### QUOTED PASSAGE
%%

Researchers discover a protein that plays a critical role in the development of allergic airway inflammation.
Worldwide, there are more than 300 million asthma patients. In Germany alone, 10-15% of children suffer from allergic asthma that is often impaired by environmental pollutants. With the medications available today, symptoms can be effectively relieved, but without tackling the root cause. The precise reasons as to why certain people suffer from allergic asthma are still not fully clear. Tobias Polte and his team from the Department of Environmental Immunology at the Helmholtz Centre for Environmental Research (UFZ) collaborated with Jan Simon and his colleagues from the Clinic for Dermatology, Venereology and Allergology at the University of Leipzig and have recently been successful in discovering a molecule that plays a significant role in the development of allergic airway inflammation — as demonstrated in their recent publication in Nature Communications.
The protein syndecan-4 is found in the cell membrane of antigen presenting cells (APCs). These are immune cells that detect exogenous substances (antigens). They internalize them and migrate to the nearest lymph node, where they present them to other immune cells, namely T-cells. In this way they initiate an immune reaction that leads to sensitization to a particular antigen, like for example to a pollen allergen. It is upon renewed contact with this pollen allergen that the typical symptoms of allergic asthma arise. “In our study we were able to demonstrate that syndecan-4 plays a critical role in APC migration,” says Polte. “When syndecan-4 is lacking, the APCs cannot find their way to the T-cells and consequently cannot activate them. As a result, the immune reaction cannot take place and the sensitization to a particular antigen ceases.”

%%

### EXCERPTED RECORDS

%%

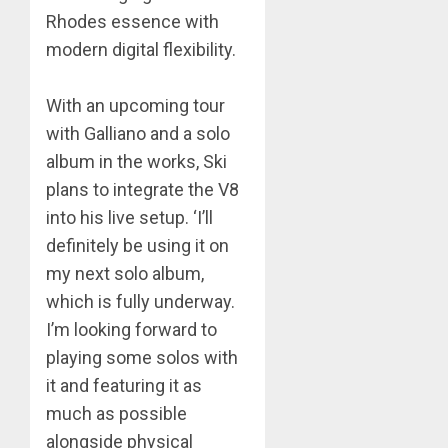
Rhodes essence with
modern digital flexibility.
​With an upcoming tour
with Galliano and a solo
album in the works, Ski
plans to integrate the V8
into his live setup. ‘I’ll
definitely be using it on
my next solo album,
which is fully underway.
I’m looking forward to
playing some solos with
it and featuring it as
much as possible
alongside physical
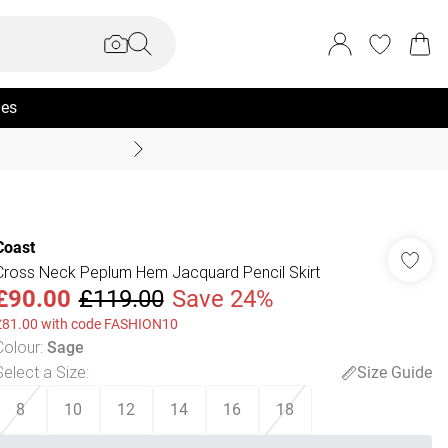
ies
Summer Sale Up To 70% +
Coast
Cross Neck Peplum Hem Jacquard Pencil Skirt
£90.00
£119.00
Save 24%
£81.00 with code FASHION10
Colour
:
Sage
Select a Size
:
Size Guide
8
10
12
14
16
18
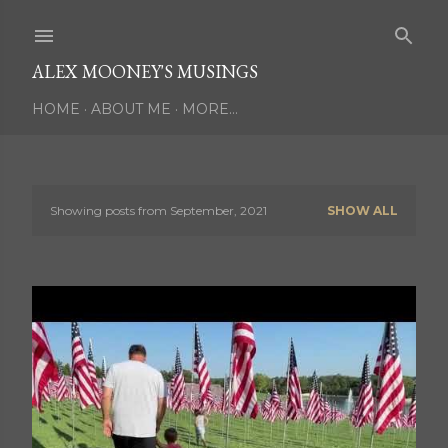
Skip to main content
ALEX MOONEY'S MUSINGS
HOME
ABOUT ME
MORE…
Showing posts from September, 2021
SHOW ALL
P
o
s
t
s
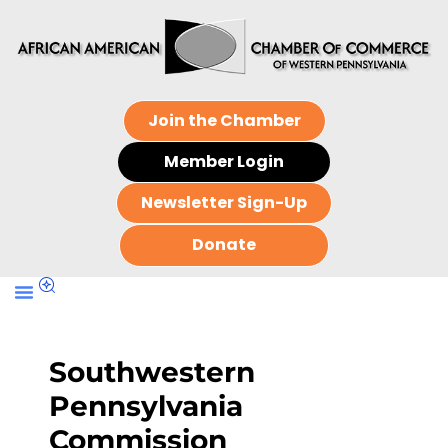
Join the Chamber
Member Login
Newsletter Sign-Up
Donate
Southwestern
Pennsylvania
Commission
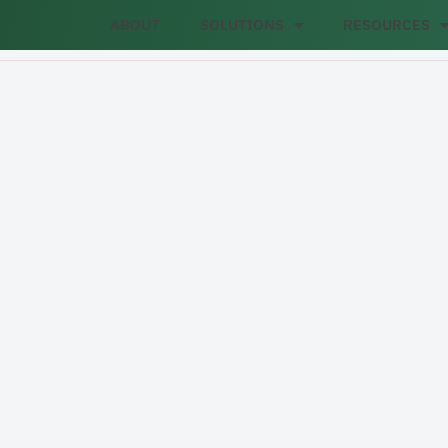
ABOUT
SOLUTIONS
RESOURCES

%%

### THINGS TO DO
**1)** Rewrite the article on syndecan-4 and allergic asthma from "Worldwide, there are" down to "in Nature Communications.", replacing "Worldwide" with "Globally".
**2)** List every institution or department that the article on syndecan-4 and allergic asthma gives as an affiliation of the researchers.

### EXERCISE ANSWERS
**1)**
Globally, there are more than 300 million asthma patients. In Germany alone, 10-15% of children suffer from allergic asthma that is often impaired by environmental pollutants. With the medications available today, symptoms can be effectively relieved, but without tackling the root cause. The precise reasons as to why certain people suffer from allergic asthma are still not fully clear. Tobias Polte and his team from the Department of Environmental Immunology at the Helmholtz Centre for Environmental Research (UFZ) collaborated with Jan Simon and his colleagues from the Clinic for Dermatology, Venereology and Allergology at the University of Leipzig and have recently been successful in discovering a molecule that plays a significant role in the development of allergic airway inflammation — as demonstrated in their recent publication in Nature Communications.

**2)**
- Department of Environmental Immunology
- Helmholtz Centre for Environmental Research (UFZ)
- Clinic for Dermatology, Venereology and Allergology
- University of Leipzig